[Dataset entries]
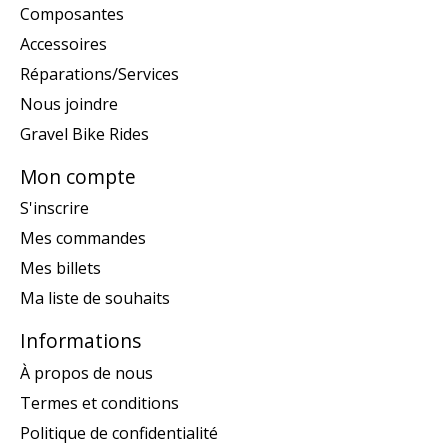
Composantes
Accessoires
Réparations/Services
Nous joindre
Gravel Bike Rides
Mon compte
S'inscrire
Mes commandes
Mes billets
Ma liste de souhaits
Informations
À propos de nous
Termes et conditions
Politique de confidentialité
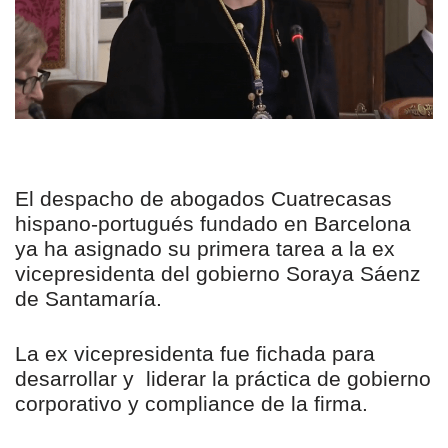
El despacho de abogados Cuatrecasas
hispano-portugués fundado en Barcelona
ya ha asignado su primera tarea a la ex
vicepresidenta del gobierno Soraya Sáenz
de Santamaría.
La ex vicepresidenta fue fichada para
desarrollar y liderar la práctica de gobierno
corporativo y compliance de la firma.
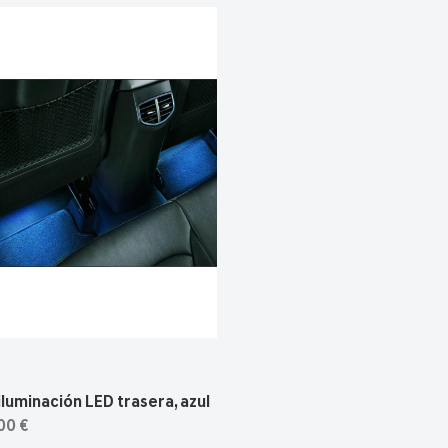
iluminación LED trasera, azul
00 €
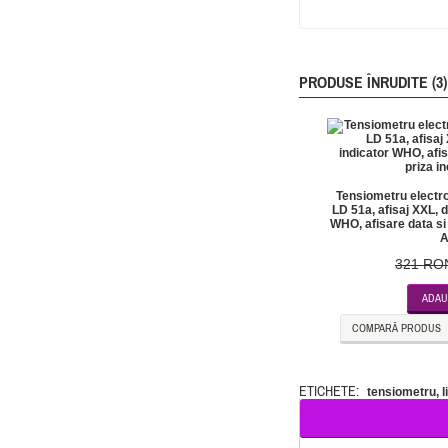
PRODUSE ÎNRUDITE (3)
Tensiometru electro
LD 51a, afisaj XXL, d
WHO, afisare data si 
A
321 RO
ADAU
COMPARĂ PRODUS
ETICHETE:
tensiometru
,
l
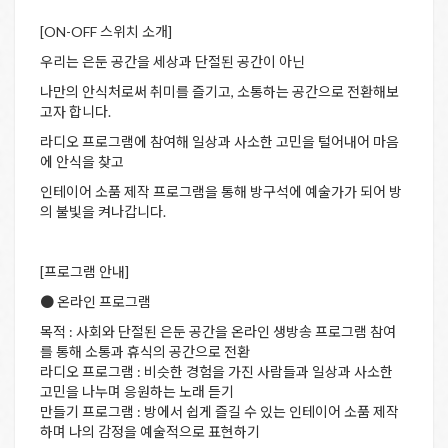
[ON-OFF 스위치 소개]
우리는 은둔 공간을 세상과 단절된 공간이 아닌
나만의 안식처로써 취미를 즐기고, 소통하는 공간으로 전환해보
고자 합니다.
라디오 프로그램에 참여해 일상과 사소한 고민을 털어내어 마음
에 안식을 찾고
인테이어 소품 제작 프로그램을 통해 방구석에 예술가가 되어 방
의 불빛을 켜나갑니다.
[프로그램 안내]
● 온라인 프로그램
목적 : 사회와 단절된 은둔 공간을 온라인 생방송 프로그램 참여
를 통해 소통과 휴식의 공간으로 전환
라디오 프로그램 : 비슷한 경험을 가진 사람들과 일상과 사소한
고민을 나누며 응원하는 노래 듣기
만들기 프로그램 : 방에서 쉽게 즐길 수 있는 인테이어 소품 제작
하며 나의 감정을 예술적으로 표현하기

==

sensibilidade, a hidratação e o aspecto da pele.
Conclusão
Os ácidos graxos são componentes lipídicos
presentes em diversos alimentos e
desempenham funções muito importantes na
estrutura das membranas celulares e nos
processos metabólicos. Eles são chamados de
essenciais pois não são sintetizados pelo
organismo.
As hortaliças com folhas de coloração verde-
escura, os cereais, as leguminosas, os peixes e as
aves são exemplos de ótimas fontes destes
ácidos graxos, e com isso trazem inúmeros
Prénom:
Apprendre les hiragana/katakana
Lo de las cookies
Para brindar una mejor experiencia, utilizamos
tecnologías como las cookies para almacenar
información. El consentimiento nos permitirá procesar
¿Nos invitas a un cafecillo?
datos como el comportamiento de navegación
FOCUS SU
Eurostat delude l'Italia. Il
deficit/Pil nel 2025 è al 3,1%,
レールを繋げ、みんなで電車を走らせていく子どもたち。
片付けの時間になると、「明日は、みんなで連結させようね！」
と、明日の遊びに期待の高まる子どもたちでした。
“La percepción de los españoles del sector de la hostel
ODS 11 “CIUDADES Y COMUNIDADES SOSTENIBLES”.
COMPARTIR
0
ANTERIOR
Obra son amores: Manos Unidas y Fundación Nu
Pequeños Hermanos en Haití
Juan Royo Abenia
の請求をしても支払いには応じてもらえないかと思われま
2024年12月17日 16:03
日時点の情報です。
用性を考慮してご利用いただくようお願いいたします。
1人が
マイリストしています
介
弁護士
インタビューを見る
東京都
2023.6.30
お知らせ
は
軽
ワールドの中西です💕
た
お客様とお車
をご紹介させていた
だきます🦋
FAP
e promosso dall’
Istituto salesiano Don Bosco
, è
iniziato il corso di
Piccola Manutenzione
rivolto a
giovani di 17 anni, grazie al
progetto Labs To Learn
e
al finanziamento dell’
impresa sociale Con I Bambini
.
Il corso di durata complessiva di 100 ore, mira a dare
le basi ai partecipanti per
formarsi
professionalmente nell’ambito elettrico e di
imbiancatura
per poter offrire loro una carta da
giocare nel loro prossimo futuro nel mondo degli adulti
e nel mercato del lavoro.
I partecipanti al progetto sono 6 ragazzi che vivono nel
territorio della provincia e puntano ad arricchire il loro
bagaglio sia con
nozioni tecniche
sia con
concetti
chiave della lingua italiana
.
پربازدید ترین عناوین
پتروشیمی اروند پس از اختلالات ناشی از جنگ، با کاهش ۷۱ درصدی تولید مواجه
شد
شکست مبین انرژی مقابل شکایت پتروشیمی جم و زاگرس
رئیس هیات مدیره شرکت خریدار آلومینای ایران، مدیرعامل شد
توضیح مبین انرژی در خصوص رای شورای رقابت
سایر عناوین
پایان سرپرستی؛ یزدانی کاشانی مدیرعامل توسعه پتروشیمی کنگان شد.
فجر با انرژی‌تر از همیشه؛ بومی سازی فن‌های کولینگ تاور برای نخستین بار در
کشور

--

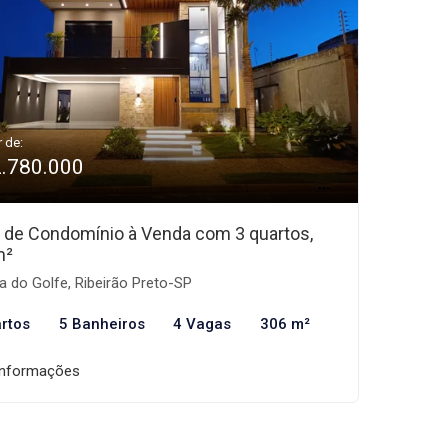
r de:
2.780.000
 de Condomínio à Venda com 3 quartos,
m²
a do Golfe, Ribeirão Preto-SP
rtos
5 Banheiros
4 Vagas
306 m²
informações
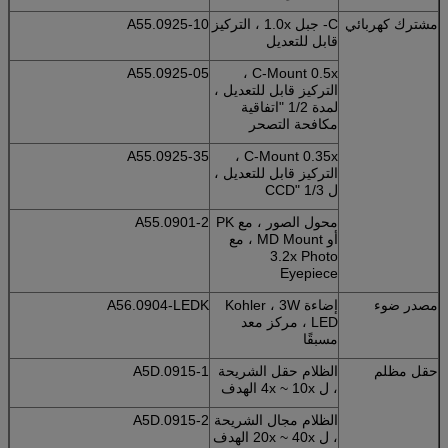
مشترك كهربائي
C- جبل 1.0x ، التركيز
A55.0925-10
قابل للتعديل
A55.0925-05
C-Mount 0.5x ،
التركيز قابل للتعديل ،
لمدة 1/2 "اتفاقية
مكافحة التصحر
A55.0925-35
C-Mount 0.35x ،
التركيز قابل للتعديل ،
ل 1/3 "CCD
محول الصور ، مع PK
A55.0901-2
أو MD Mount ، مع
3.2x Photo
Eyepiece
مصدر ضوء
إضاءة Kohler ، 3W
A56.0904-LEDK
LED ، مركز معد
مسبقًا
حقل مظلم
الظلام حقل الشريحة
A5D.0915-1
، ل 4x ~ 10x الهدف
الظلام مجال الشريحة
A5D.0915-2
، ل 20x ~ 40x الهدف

### Job
Every line above that holds the string "gobierno" should be copied into the answer.

### Completed task
vicepresidenta del gobierno Soraya Sáenz
desarrollar y liderar la práctica de gobierno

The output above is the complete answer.